Cuda invalid device pointer

dylandjian · April 8, 2018, 2:57pm

Hi !

While doing some multiprocessing, I ran into this error :

Traceback (most recent call last):
  File "/usr/lib/python3.5/multiprocessing/queues.py", line 241, in _feed
    obj = ForkingPickler.dumps(obj)
  File "/usr/lib/python3.5/multiprocessing/reduction.py", line 50, in dumps
    cls(buf, protocol).dump(obj)
  File "/home/dylan/.virtualenvs/testGo/lib/python3.5/site-packages/torch/multiprocessing/reductions.py", line 104, in reduce_storage
    metadata = storage._share_cuda_()
RuntimeError: invalid device pointer: 0x204bc6a00 at /home/dylan/Desktop/superGo/pytorch/aten/src/THC/THCCachingAllocator.cpp:259

The context of this error is the following :
I launched my training in another process (works fine), initializing the model (player) and training a deepcopy of it (new_player) on the same newly launched process. At some point during training I want to asynchronously launch a new process to evaluate the models against each other like this :

pool = MyPool(1)
pool.apply_async(evaluate, args=(player, new_player,), callback=new_agent)

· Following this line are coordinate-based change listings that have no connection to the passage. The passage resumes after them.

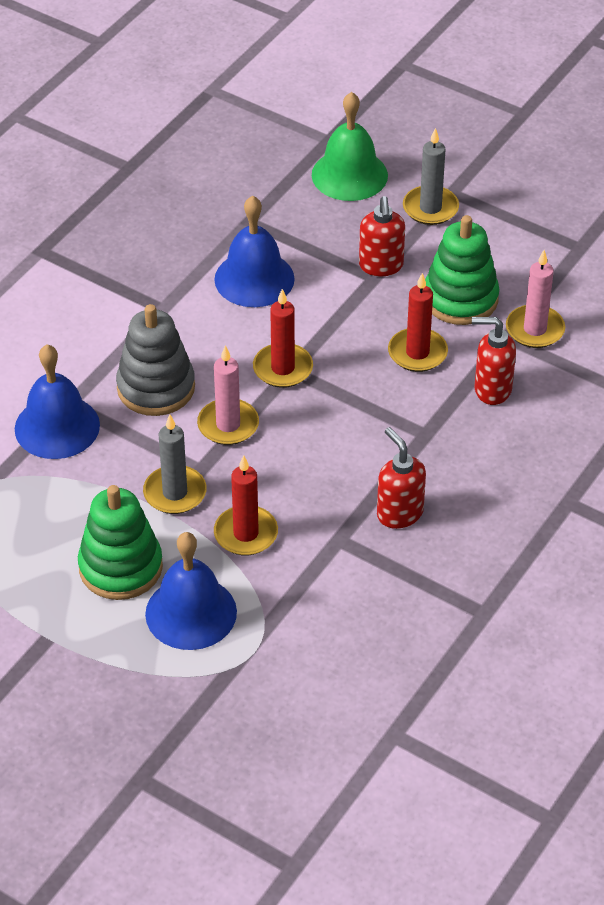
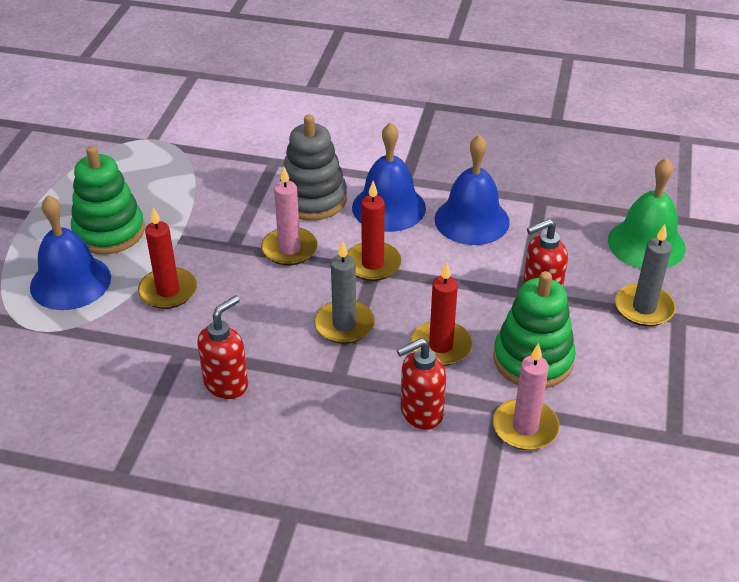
camera: 70 degrees right, 5 degrees down
(57, 427) = (246, 161): blue bell -> blue bell (389, 207)
(175, 493) = (200, 239): grey candle -> grey candle (344, 325)
(492, 389) = (420, 413): red soap dispenser -> red soap dispenser turned 105 degrees counterclockwise

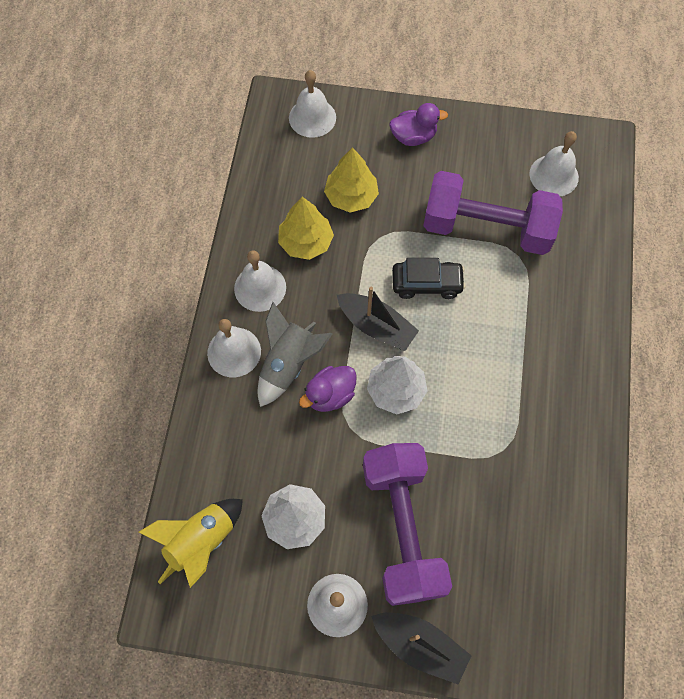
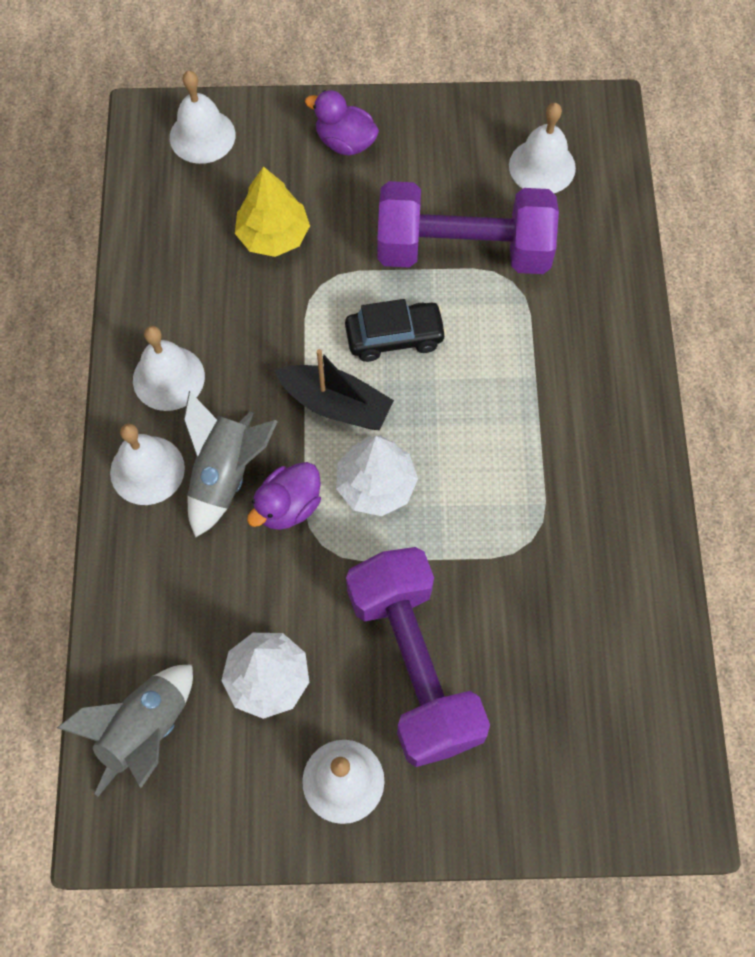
camera: 10 degrees left, 0 degrees up
(201, 542) = (145, 731): yellow rocket -> grey rocket
(306, 242) = (221, 306): yellow tree -> none
(413, 137) = (345, 142): purple duck -> purple duck turned 135 degrees counterclockwise
(420, 645) = (461, 813): black boat -> none

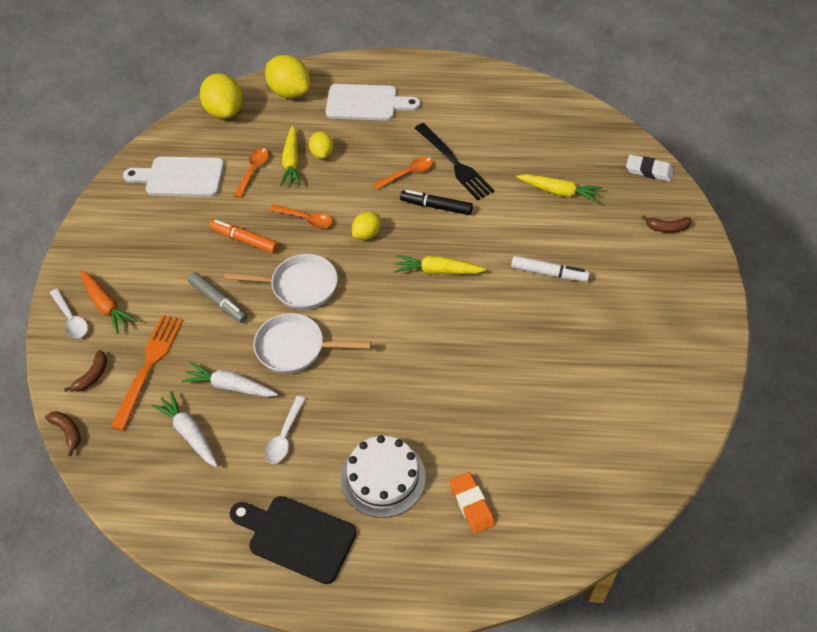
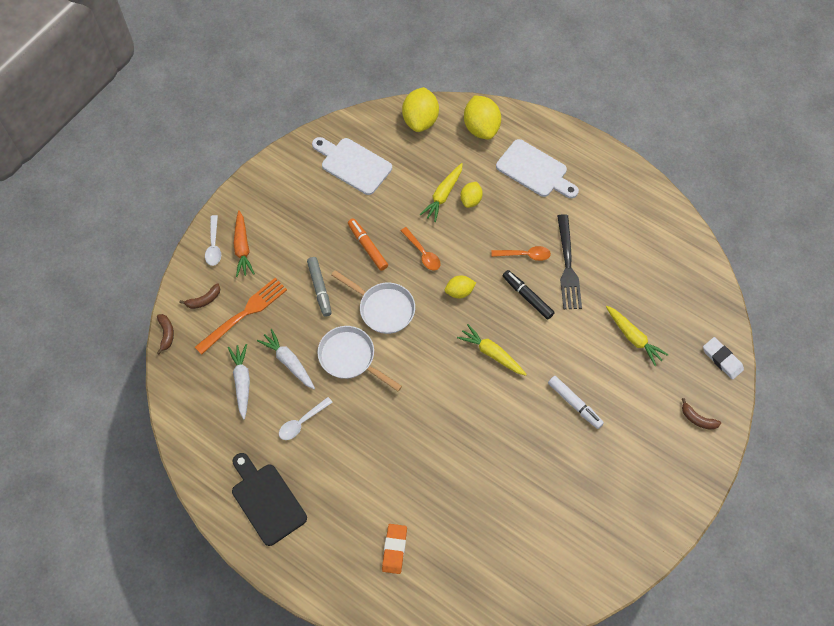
camera: 30 degrees right, 10 degrees up
(253, 171) = (409, 188): orange spoon -> none
(383, 477) = (348, 493): white cake -> none

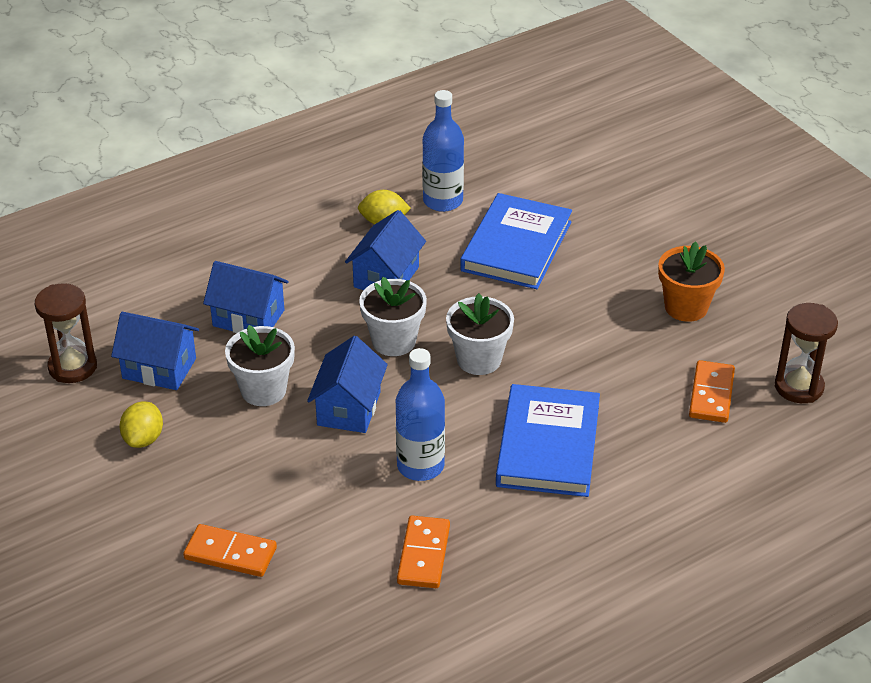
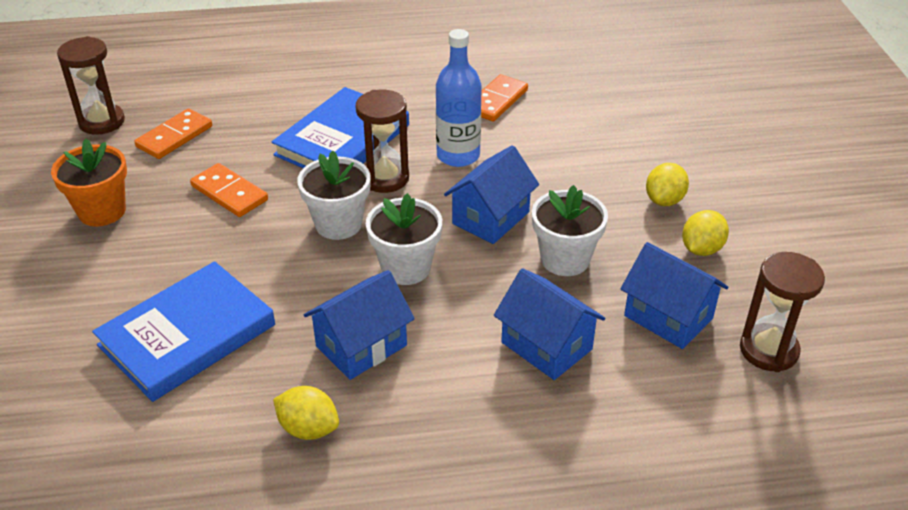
camera: 155 degrees left, 0 degrees up
(191, 481) = (664, 200): none -> yellow lemon
(230, 553) = (647, 140): orange domino -> orange domino (229, 193)
(443, 201) = (210, 436): blue bottle -> none
(473, 417) = (385, 178): none -> brown hourglass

(MyPool is an extension of the class Pool from multiprocessing.Pool with the daemon set to False)

It seems that the parameters of the models can’t get copied to the new process for some reason!
Any idea on how to fix this ?

I’m using Python 3.5.2 and PyTorch from source version 0.4.0a0+d93d41b
Thanks !

dylandjian · April 9, 2018, 9:09am

So I managed to reproduce the error following this code :

gist.github.com

https://gist.github.com/dylandjian/05d872c6d3d74e80c04bb70187090c3e

test.py

import multiprocessing
import multiprocessing.pool
import torch


class NoDaemonProcess(multiprocessing.Process):
    # make 'daemon' attribute always return False
    def _get_daemon(self):
        return False
    def _set_daemon(self, value):

This file has been truncated. show original

Also, I didn’t see that at first, but the copy is correctly sent to the second new_process but fails to get copied to the third ?

acgtyrant · August 8, 2018, 3:21am

Is it solved now? Is it solved now? Is it solved now? Sorry for repeated questions.